I'm inclined to believe in Hanlon's razor, so I would be agreeable to the notion that Bibi is just an idiot who blundered his way into an unprecedented gaffe rather than any kind of master manipulator and certainly he is far too tactless to represent any kind of conspiracy against or direct security risk to the United States vis-a-vis its politics. I'm fully cognizant that AIPAC, much like the NRA, has a much bigger shadow than it does actual clout.
Whatever Bibi's motivations for doing the things he does though, what he has managed to achieve through his behavior and policies is to force me, at least, to look back over Israeli conduct with something of a jaundiced eye. I do not like the pattern of what I see, and I don't like the look of where things appear to be going. I'm neither pro-Hamas nor anti-Israel. But likewise I could no longer be called casually anti-Hamas and pro-Israel. I do not take our alliance for granted and I do not effortlessly extend the benefit of the doubt anymore.
Israel is going to have to work to regain its credibility with me, not that I matter. Until it does though, I'm going to take the piss out of the things they are, frankly, cocking up, because public backlash is the only practicable way I currently see of getting them off the path they're on.
link 1. except the python-3 that israel sold had any us components switched out for israeli built and designed ones.
And it's still a capability and technology transfer of hardware near or de facto equivalent to what the US fields, often developed in loose collaboration with the US at those R&D facilities you mentioned so many posts ago. Just because these doesn't use US parts doesn't mean it's necessarily A-OK to wantonly sell them. I would be just as upset if Japan sold the Mitsubishi F-2 to North Korea for some reason, even if it isn't a 1:1 copy of the F-16 and 60% of it is made in Japan and it's technically obsolete. I wouldn't approve if it was 100% made in Japan. Israel is of course not alone in this given, say, French sale of hardware to Saddam prior to the Gulf War and their resistance to divulging the capabilities of said platforms even after reentering NATO and joining the Coalition, but the fact that Israel repeatedly has to get to a point where the US tells it "No, don't sell those things," is by itself kinda stupid even if they agree not to, let alone when they do and write it off as an indigenous copy.

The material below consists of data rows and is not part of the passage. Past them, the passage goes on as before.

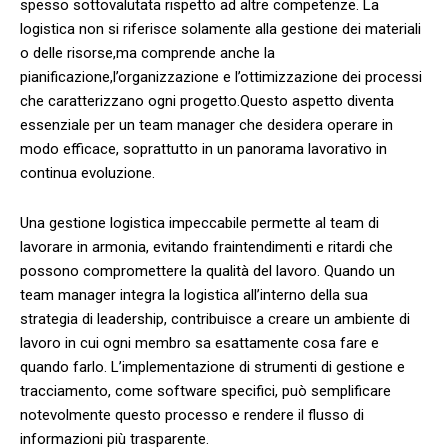
spesso sottovalutata rispetto ‌ad⁣ altre competenze. La
logistica non si riferisce ​solamente ​alla‍ gestione dei materiali
o delle⁢ risorse,ma⁣ comprende ​anche ​la
pianificazione,l’organizzazione ‍e l’ottimizzazione dei processi
che caratterizzano ogni ⁤progetto.Questo aspetto diventa
essenziale per un team manager che desidera⁣ operare ⁤in
modo efficace, soprattutto in⁣ un panorama lavorativo in
continua⁢ evoluzione.
Una gestione logistica ⁤impeccabile ‌permette al team di
lavorare in ​armonia,​ evitando⁣ fraintendimenti e ritardi che​
possono compromettere la qualità ⁣del lavoro. Quando un
team‌ manager⁣ integra la logistica ⁤all’interno della sua
strategia‌ di leadership,​ contribuisce ​a creare ​un ambiente di​
lavoro in cui ⁣ogni⁤ membro ​sa esattamente cosa fare e
quando​ farlo. L’implementazione di ‍strumenti di gestione ‍e
tracciamento, come software specifici, ⁤può semplificare
notevolmente questo processo ⁤e‌ rendere il flusso di
informazioni più trasparente.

It's not exactly a secret that the US and the PRC are sizing one another up if not on a collision course, and that Chinese acquisitions of defense hardware, hook or crook, are done with counterbalancing the US in mind. That has been evident since at least the turn of the century. Israel should have a reasonable expectation that selling things to the PRC will irritate the US. They don't seem to have internalized that. Now one can ask: should the US dictate arms sales of its allies to potential enemies even when they don't directly involve American technology? Given the diffusion of arms suppliers, the overwhelming American funding defense R&D in the West, and whom the buyers tend to be aiming that technology against, I don't think it's unreasonable to complain when American allies sell or think of selling defense technology to America's would-be rivals even if it isn't stamped Made in U.S.A.
The Europeans would absolutely be doing it too if they could. Sure. And it would be just as sketchy in my opinion.
which is literally "jews sold vital security secrets to the bolsheviks" with the words swapped out
Having reviewed this, I'm also just going to directly say I was entirely unaware this was ever an actual Nazi talking point, considering the transparent stupidity of it given they... you know, more or less entirely rebuilt both the Luftwaffe and Wehrmacht within the Soviet Union, with Soviet assistance. I can understand how my remarks would look like a dog whistle in that context. Ignorance sucks. I still stand by what I say in the above paragraphs.